Folha de S. Paulo


O crime organizado

O jornalista José Messias Xavier é acusado pelo Ministério Público Federal de participar de uma das máfias que disputam o controle das redes de caça-níqueis no Rio. De acordo com a denúncia encaminhada à Justiça, Messias vendia para a máfia informações que colhia como jornalista e fazia suas reportagens de forma a prejudicar uma organização criminosa rival.

A Procuradoria pediu a prisão do jornalista. A Justiça não concedeu, embora tenha autorizado uma ação de busca e apreensão em sua casa. Messias trabalhava na TV Globo. A emissora inicialmente recebeu a denúncia com cautela e permitiu que o funcionário se licenciasse para se defender, mas, em seguida, diante da divulgação do teor da denúncia e da descrição dos indícios -gravações e fotografias-, contra ele, decidiu demiti-lo por considerar seu comportamento "incompatível com as normas éticas da emissora".

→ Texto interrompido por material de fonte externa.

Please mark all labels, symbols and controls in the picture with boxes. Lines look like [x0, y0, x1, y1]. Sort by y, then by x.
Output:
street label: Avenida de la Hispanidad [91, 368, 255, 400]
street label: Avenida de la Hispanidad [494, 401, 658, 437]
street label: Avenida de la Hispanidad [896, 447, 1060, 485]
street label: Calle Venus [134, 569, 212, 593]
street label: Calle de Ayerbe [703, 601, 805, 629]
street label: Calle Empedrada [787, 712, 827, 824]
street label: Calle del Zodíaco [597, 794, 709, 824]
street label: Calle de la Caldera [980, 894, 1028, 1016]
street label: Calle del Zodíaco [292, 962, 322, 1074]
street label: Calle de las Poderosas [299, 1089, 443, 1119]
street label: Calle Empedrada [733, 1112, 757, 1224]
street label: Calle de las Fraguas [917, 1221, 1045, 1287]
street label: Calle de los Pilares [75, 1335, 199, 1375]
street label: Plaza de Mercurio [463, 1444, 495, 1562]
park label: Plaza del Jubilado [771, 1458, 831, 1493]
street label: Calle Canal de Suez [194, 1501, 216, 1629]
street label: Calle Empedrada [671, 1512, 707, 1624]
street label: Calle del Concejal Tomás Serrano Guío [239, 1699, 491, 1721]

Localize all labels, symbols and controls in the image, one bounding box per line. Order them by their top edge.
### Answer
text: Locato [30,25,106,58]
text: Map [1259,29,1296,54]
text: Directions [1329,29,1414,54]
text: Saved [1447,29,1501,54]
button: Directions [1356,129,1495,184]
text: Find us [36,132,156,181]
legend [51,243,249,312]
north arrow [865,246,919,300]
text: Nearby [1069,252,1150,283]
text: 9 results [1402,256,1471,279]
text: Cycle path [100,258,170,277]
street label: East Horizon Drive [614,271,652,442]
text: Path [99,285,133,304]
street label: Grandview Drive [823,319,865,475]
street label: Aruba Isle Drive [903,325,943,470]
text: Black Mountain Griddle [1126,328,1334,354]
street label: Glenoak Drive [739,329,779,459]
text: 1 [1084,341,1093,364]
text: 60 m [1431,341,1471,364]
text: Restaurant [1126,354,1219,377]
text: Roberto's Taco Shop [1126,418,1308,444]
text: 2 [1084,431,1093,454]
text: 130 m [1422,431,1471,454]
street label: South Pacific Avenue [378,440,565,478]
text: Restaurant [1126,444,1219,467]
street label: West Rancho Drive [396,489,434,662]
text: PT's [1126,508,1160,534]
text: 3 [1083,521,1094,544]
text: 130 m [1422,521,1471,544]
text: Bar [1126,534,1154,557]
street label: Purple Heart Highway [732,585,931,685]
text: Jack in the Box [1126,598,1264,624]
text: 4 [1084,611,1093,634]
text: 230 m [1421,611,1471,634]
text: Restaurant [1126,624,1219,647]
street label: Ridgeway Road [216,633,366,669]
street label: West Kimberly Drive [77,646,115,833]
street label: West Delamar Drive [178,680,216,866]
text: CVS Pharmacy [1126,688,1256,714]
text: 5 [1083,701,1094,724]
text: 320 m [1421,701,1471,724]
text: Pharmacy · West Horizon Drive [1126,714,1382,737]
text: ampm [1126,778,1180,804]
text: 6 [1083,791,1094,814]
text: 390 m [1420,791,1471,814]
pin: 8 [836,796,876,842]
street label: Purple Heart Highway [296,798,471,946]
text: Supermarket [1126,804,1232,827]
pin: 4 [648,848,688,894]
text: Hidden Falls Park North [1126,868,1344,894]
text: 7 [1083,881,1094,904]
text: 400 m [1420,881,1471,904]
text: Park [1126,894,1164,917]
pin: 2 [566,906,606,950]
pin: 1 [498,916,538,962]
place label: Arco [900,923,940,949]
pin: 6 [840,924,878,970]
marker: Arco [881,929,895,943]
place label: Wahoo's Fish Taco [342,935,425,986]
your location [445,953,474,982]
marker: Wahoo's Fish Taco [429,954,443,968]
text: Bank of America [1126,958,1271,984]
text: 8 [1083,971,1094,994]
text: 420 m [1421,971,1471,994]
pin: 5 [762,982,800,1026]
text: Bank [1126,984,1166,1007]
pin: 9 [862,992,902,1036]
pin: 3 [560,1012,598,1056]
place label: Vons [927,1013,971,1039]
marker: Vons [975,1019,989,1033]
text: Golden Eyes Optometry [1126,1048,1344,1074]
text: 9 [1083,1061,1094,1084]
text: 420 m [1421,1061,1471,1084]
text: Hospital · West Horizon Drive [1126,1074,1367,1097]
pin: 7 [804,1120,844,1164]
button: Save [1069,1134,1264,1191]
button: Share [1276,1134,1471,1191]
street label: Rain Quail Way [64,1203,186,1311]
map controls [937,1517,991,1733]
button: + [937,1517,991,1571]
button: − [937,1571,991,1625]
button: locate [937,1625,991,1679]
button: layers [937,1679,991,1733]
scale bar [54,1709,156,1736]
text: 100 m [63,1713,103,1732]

Antes da Globo, Messias trabalhou três meses na Folha. O jornal informou, no dia 19, que ele produziu, entre junho e outubro de 2005, 52 reportagens e anunciou que revisará todos os textos e que "tornará pública correções que se mostrem necessárias". O procedimento é inspirado no exemplo do "New York Times", que agiu da mesma forma quando descobriu que o repórter Jason Blair inventava reportagens, em 2003.

Messias se diz inocente e negou, via Globo, que recebesse dinheiro dos criminosos. Disse que tentava se infiltrar na quadrilha para escrever um livro sobre a guerra dos caça-níqueis. A respeito do envolvimento do jornalista, algumas considerações.

1 - Senti-me na obrigação de chamar a atenção para o caso, mas ainda não me sinto seguro para tirar qualquer conclusão. Para ser coerente com o que venho defendendo em outras colunas, acho precipitada qualquer conclusão sobre a culpabilidade do jornalista. Estamos cansados de assistir a acusações, inclusive do Ministério Público, que depois se esvaziam. A denúncia é gravíssima, mas é necessário aguardar a tramitação do processo.

2 - A defesa de Messias tenta livrá-lo da acusação de formação de quadrilha, mas expõe outro problema ético muito sério: podem os jornalistas se infiltrar em organizações criminosas para obter informações? Na minha opinião, é um comportamento indefensável.

3 - É positiva a iniciativa da Folha de investigar a produção do jornalista no período em que trabalhou para o jornal. Qualquer que seja, a conclusão deve ser informada a seus leitores.
4 - A imprensa tem a obrigação de acompanhar o caso de perto: seja por sua relevância, seja pelo fato de envolver um jornalista. O resultado parcial das últimas operações da Polícia Federal no Rio comprovam a associação de policiais ao crime organizado. Ainda não tínhamos nenhuma denúncia contra jornalistas.